Si les scénarios envisagés par le Giec rappellent parfois ceux des films-catastrophes (lien vers papier culture), les solutions avancées par les géo-ingénieurs nous plongent, elles, dans un univers proche de la science-fiction. Puits de carbone, opacification de l’atmosphère… La technologie peut-elle nous sauver ?
CC 2.0 by Nicolas Duprey« La géo-ingénierie n’est pas une discipline, mais l’ensemble des techniques et des technologies qui permettent d’intervenir sur le système climatique pour contrecarrer le dérèglement et ses effets. C’est un sujet d’étude qui peut être abordé par différentes spécialités », définit Olivier Boucher, climatologue et directeur de recherche à l’Institut Pierre-Simon Laplace. Certaines approches pouvant être locales, par la modification des surfaces cultivées, ou globales dans les cas de la gestion du rayonnement solaire ou de la captation du carbone. Des propositions loin d’être fantaisistes, mais encore à l’état de projet.
« Certaines techniques de gestion du rayonnement solaire permettraient d’obtenir des résultats rapides et de baisser les températures en quelques années », précise l’expert qui juge crédible l’idée de diffuser des aérosols (fines particules en suspension) dans la stratosphère.
Grâce à leur pouvoir réfléchissant, ces composés chimiques réduiraient de fait le rayonnement solaire, qui viendrait contrecarrer le réchauffement climatique dû aux gaz à effet de serre d’origine humaine. « Il n’y a pas de barrière technologique fondamentale, mais il faudrait a minima un programme de développement de une ou deux décennies pour une mise en œuvre à grande échelle », estime le chercheur.
« Nous pouvons imaginer refroidir ainsi de un ou deux degrés notre atmosphère. Mais nous ne sommes pas dans le cas d’une compensation exacte. Il est impossible de revenir à l’état climatique antérieur. Par exemple, nous ne retrouverons pas les régimes de vents ou de précipitation préindustriels », détaille Olivier Boucher.
Autre inconvénient majeur : le caractère provisoire d’une telle solution. « Les particules ne restent pas longtemps dans l’air. Le jour où nous arrêtons, nous serons confrontés à un effet de rattrapage », avertit Olivier Boucher. En moins d’une décennie, les températures grimperaient pour atteindre le même niveau que si aucune action n’avait été engagée. Une mesure qui reviendrait donc à se contenter de placer un garrot sur une hémorragie. « Il faudrait associer cette solution à des techniques de captation du Co². Sinon, même avec des émissions réduites à zéro, sa concentration dans l’atmosphère diminuerait trop lentement et cela nous contraindrait à disperser ces aérosols pendant des siècles. Et il faut auparavant accompagner ces projets d’une transition énergétique », ajoute le chercheur.

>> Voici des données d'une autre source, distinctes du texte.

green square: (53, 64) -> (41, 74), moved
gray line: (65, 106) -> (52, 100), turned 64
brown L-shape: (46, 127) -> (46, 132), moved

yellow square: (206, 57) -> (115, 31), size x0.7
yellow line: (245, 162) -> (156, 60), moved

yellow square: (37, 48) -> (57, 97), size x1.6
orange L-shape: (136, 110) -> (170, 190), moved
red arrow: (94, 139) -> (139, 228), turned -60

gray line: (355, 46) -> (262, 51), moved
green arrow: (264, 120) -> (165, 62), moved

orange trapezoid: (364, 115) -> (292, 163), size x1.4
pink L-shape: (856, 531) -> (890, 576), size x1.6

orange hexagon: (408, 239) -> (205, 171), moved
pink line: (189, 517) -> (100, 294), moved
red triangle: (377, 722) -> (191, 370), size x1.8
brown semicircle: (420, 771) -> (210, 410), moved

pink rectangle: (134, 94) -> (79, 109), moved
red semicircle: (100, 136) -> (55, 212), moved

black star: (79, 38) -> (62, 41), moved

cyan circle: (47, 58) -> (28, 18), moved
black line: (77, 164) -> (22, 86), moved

C’est donc aussi du côté du cycle du carbone que les géo-ingénieurs cherchent. « L’une des solutions consiste à utiliser la biomasse (l’ensemble du vivant, ndlr) comme lieu de stockage du carbone. C’est le principe de la reforestation. Mais c’est un processus très lent et au potentiel relativement faible », juge Olivier Boucher. Même problème avec la fertilisation des océans qui, en plus d’être « lente et peu efficace », s’accompagne du « risque de modifier l’équilibre des écosystèmes marins ».
Il reste donc les méthodes dites de captation directe. Des techniques industrielles de puits de carbone à base de solvants. « On fait entrer l’air en contact avec des produits chimiques qui réagissent avec le dioxyde de carbone et permettent de le fixer. Il peut ainsi être stocké sous forme de gaz concentré ou injecté dans des roches », décrit le scientifique. Une solution dont le principal frein réside dans le coût de sa mise en œuvre. Actuellement autour de 1000 € la tonne. Un prix qui pourrait être divisé par dix dans les prochaines années. « C’est une méthode qui requiert beaucoup d’énergie. Il faut impérativement que celle-ci soit décarbonée », rappelle-t-il.